■ Source document ■
+--
Like the spiffing brit!


----------



## steveo87 (Dec 12, 2020)

Theres already been a '1.04' update for the PS4, seems to be more of a mission fix thing for later in the game, but it runs smoother now. 

I'm enjoying it, but I am at that point where Ilim kind of waiting for something to happen though - which I feel may be the next mission. But I'm working tomorrow  and Sunday, so it'll probably have to wait....


----------



## strung out (Dec 12, 2020)

Sunray said:


> Like the spiffing brit!


My wife works with him quite often - they're part of the same network.


----------



## salem (Dec 12, 2020)

Played for about an hour and it looked great but didn't seem to do much beyond press square and occasionally walk between people. Oh shot a few robots. Defiantly a bit slow to get going. Looks great though and felt like it had promise.

Playing on Stadia, I'm amazed at how quick, easy and reliable it is. Although with the style of the game being a sequence of cut scenes so far it feels like most of it could have been prerendered.


----------



## Dandred (Dec 12, 2020)

Managed to get it looking really nice now, the story really gets better at the end of act one. Quite a lot of just pressing buttons during cut scenes going on which always annoys me. 

Takes about four hours to get the start of the game.


----------



## tommers (Dec 12, 2020)

It's making me tired just looking at it. So many dots to clear.


----------



## FridgeMagnet (Dec 12, 2020)

The bugs just get worse 



ETA: sign the petition here!









						Sign the Petition
					

Fix the manhole covers in Cyberpunk 2077




					www.change.org


----------



## FridgeMagnet (Dec 12, 2020)




----------



## NoXion (Dec 13, 2020)

Ah yes, gender dysphoria is just as trivial as encountering a minor annoyance in a luxury product that will likely be patched out soon. That's _just like _what trans people go through, isn't it?


----------



## salem (Dec 13, 2020)

My character was clothed in the mirror but didn't have any hair (me and my partner spent a lot of time getting that hair right too!)


----------



## Dandred (Dec 13, 2020)

It's kind of pointless creating your character as you rarely ever see them in the game.


----------



## UnderAnOpenSky (Dec 14, 2020)

salem said:


> I'm tempted by the stadia offer (£49.99 prerelease with a free Google Chromecast ultra + stadia controller thrown in - i.e everything you need to play the game).



Did you try this? I've actually seen some quite positive reviews of its performance with a good connection.


----------



## Orang Utan (Dec 14, 2020)
+--
■ Requirement 1 ■
Can you write out the passage of the forum thread from "## UnderAnOpenSky (Dec" up to and including "a good connection."?
■ Requirement 2 ■
Answer these questions about the forum thread:
(a) What number does steveo87 give for the update that has already come out for the PS4?
(b) On which platform did salem play for about an hour?
(c) How long does Dandred say it takes to get the start of the game?
+--
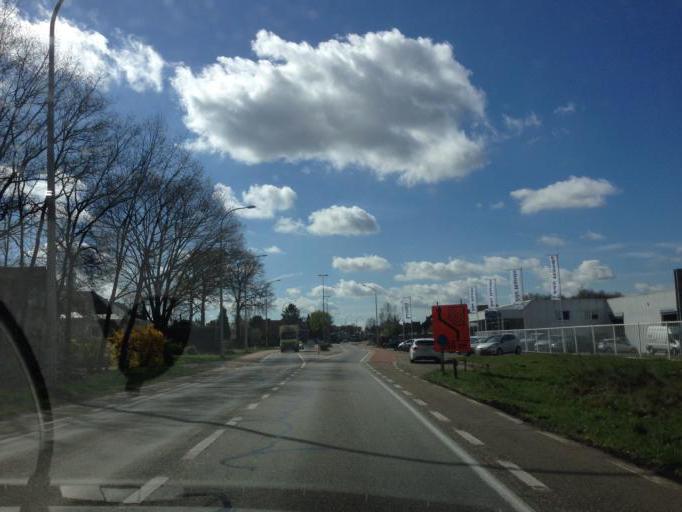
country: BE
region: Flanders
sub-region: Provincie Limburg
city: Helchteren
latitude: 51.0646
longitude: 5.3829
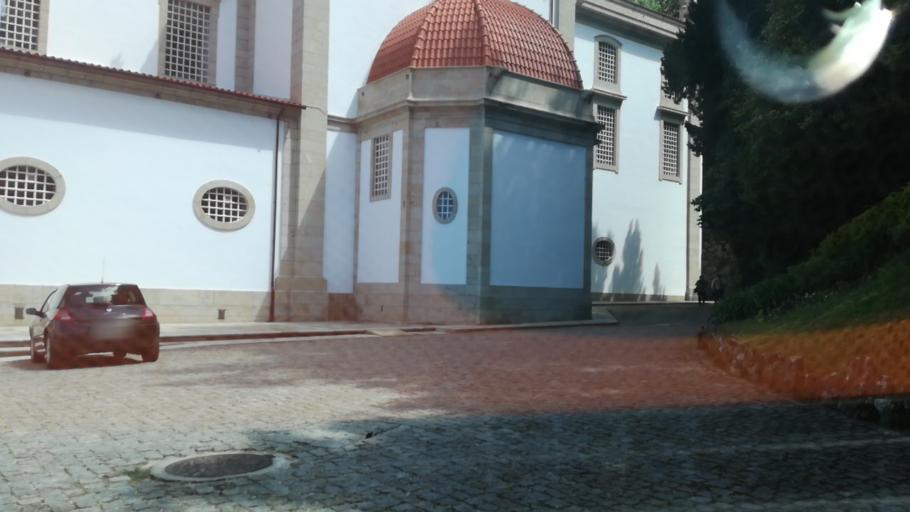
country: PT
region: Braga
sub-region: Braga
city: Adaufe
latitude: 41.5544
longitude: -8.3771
+--
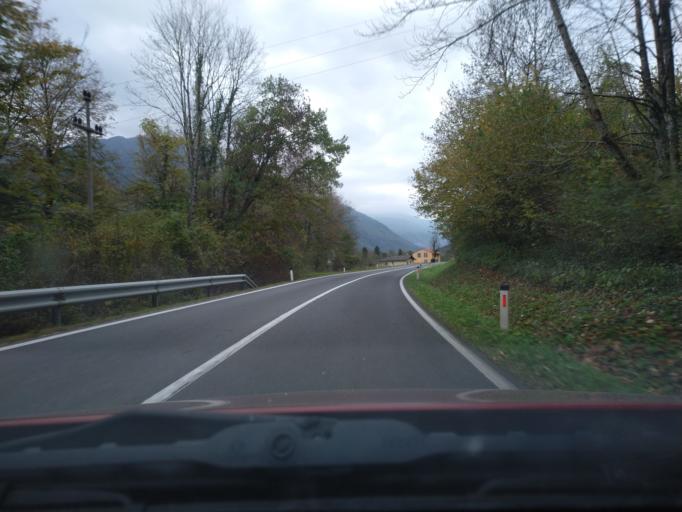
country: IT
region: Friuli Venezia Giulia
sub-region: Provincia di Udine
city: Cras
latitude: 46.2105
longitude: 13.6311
+--
■ Complete output 1 ■
## UnderAnOpenSky (Dec 14, 2020)

salem said:


> I'm tempted by the stadia offer (£49.99 prerelease with a free Google Chromecast ultra + stadia controller thrown in - i.e everything you need to play the game).



Did you try this? I've actually seen some quite positive reviews of its performance with a good connection.

■ Complete output 2 ■
(a) 1.04
(b) Stadia
(c) About four hours